Friday, April 25, 2008

A Financial Storm Is Brewing

News reports indicate that many states appear to be in recession as deficits are growing.
The weakening economy is hitting tax revenue in a number of ways: People's discretionary income is being gobbled up by higher food and fuel costs, while the tanking housing market means people are spending less on furniture and appliances associated with buying a house.

The National Conference of State Legislatures said the news is even worse for the upcoming fiscal year, with 23 states and Puerto Rico already reporting budget shortfalls totaling $26 billion. More than two-thirds of states said they are concerned about next year's budgets.

The results are consistent with a drumbeat of bad economic news for states that several budget groups have produced in the past few months.


some economists have pointed to the string of declines in manufacturing orders to argue that the economy has fallen into a recession.

Bolstering their position, the Commerce Department reported Thursday that sales of new homes plunged in March to the lowest level in 16 1/2 years. The government also reported that orders to factories for big-ticket goods fell for a third straight month in March, the longest string of declines since the 2001 recession.
In CT, the projected budget surplus that was forecast was $263.2 million for the current fiscal and now it has shrunk to $15.7 million. The state budget is $18+ billion. Then again, any surplus means that taxpayers are being over taxed.

The Courant reported on a shrinking CT surplus:
One of the problems is that the state has paid out about $30 million more than expected in income tax refunds, along with collecting $20 million less in personal income taxes — cutting the projected surplus by a combined $50 million.

[Governor] Rell's budget office also lowered its estimates on the real estate conveyance tax by $5 million as the real estate market continues to slow, and payments from the two Indian gambling casinos were lowered by $6.1 million.

Overall, [Speaker of the House] Amann said, he is not particularly worried about the state's budget picture because many other states are facing deficits and are in far worse shape financially.

He predicted that the legislature's fiscal office would place the surplus at $30 million — double the governor's estimate.
CT taxation, spending and surplus aside, in my own town, the Town Council just adopted a 7% increase in spending which translates to 7%+ increase in their tax bill for most, and over 10% for at least a third of our taxpayers. The average tax bill (i.e. for a home valued at $354,000) is over $600+ a MONTH! Needless to say, taxpayers here are pursuing a referendum on the issue. Other surrounding towns have already slowed their spending and have come in with 3 and 4% increases in their budgets.

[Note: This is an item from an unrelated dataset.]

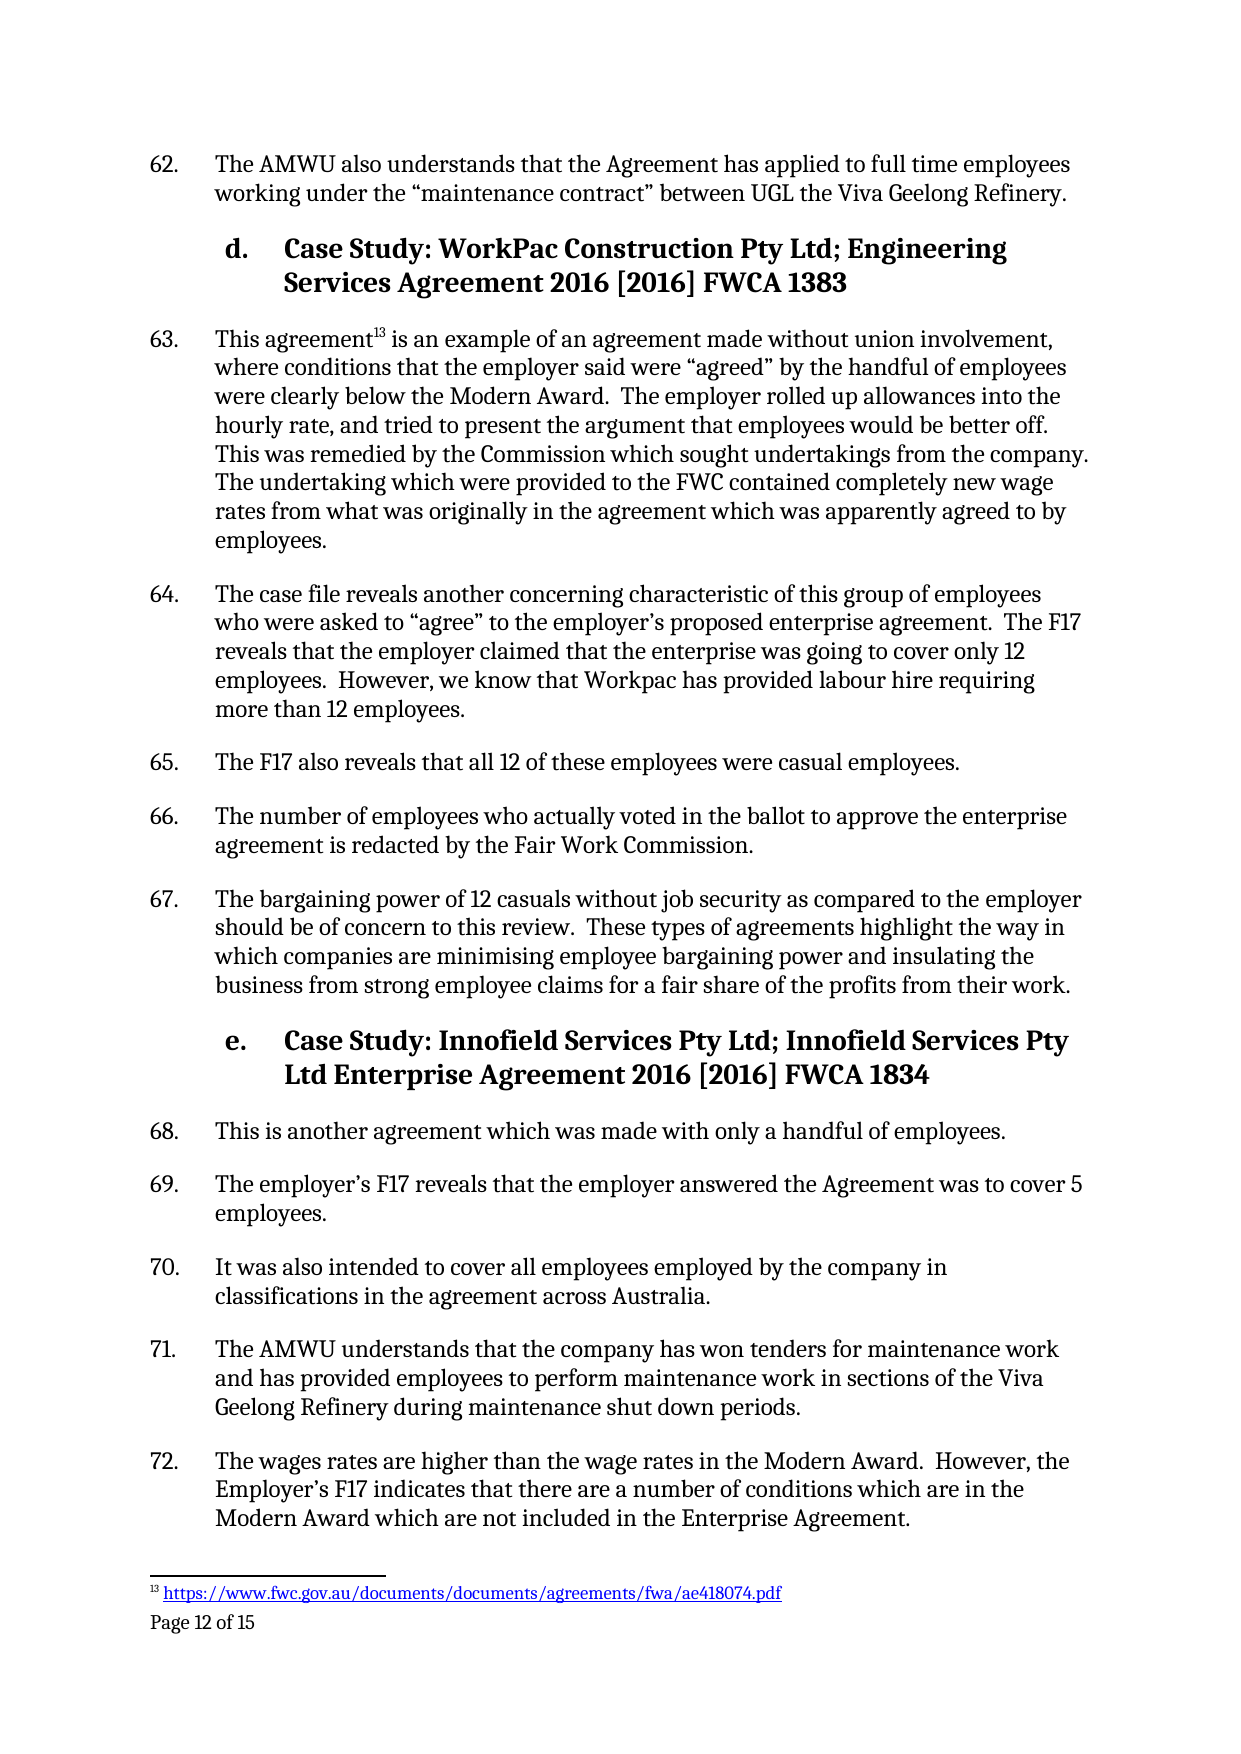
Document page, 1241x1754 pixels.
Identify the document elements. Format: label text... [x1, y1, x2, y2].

I think the message should be that states and municipalities have to cut spending NOW and give people some really meaningful tax relief. If that translates into less services and programs or staff reductions then that is what has to happen. The other alternative of course is to drastically change how we raise revenue to pay for things. But the message is clear, times are getting more difficult financially for many people and we can't keep going to the well of the public purse like some have become so very used to. It's time to take a really closer look at how money is being spent and allocated. Afterall, that is what every single household is also doing.